Stando così le cose, Salvini ha già vinto. E non sarà l’antifascismo militante a fermarlo. Anzi rischia di rafforzarlo portando la gente e il popolo di Roma a pensare che un certo antifascismo, spesso di maniera, serva a giustificare le cause del proprio malessere o che comunque non sia di aiuto a risolverle. Contestare Salvini a S. Lorenzo dopo l’omicidio della povera Desirée non ha fatto altro che il suo gioco: “Salvini si nutre di quel tipo di contestazione e in poche parole trasforma i contestatori nei difensori dei carnefici di Desirée”, ha scritto Federico Bonadonna. Giudizio che condivido in pieno.
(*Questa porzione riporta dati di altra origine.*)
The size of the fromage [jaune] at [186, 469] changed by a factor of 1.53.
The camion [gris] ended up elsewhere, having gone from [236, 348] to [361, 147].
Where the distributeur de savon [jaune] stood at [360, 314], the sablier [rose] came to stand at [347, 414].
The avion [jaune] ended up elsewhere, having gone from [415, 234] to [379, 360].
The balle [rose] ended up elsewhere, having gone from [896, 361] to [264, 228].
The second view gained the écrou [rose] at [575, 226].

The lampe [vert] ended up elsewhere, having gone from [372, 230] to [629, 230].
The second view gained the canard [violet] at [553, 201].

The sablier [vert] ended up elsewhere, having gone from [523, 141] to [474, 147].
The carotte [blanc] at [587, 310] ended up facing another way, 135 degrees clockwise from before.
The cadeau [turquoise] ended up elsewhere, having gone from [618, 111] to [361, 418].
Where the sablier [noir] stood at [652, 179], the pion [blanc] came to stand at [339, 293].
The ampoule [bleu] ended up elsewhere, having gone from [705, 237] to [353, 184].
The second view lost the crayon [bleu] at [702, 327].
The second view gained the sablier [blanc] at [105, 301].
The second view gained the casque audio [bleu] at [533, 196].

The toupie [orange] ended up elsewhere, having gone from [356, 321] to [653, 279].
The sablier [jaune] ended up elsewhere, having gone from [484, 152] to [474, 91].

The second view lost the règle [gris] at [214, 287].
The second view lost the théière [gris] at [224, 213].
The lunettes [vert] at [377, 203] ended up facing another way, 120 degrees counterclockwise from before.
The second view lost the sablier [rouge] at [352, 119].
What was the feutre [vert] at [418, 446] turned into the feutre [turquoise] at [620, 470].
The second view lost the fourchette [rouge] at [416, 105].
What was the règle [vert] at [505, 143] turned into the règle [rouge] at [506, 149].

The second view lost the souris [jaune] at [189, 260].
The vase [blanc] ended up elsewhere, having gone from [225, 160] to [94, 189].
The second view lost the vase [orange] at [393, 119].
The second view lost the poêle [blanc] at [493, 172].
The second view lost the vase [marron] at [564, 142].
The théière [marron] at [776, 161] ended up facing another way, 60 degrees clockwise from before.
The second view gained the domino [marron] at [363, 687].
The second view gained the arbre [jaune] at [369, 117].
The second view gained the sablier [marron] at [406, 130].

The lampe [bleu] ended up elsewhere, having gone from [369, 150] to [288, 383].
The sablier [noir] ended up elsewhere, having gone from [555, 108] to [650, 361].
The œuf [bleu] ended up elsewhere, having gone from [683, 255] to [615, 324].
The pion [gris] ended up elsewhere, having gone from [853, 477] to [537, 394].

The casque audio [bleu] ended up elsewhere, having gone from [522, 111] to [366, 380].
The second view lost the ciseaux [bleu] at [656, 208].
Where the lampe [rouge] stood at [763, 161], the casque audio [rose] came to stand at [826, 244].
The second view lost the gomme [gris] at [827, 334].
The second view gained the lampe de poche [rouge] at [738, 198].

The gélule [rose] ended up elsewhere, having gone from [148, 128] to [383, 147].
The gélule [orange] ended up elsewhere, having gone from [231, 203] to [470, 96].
Chiedere oggi le dimissioni della Raggi è invece un’opportunità e una neccessità politica per legare la critica alla sua Giunta ad un malcontento e ad una rabbia popolare che, se non orientata e rappresentata, si riversa in maniera naturale sulla Lega e su Salvini che è abile ad incalanarla mediaticamente. Salvini si può fermare solo mettendo in campo mobilitazioni e lotte contro chi malgoverna la città e non legittimando la Raggi nel campo dell’antifascismo-antileghista. Ripeto. Salvini ha già vinto. Possiamo solo fare in modo che perda. Non consentiamo che si candidi come unica alternativa ai 5S nel governo della città”.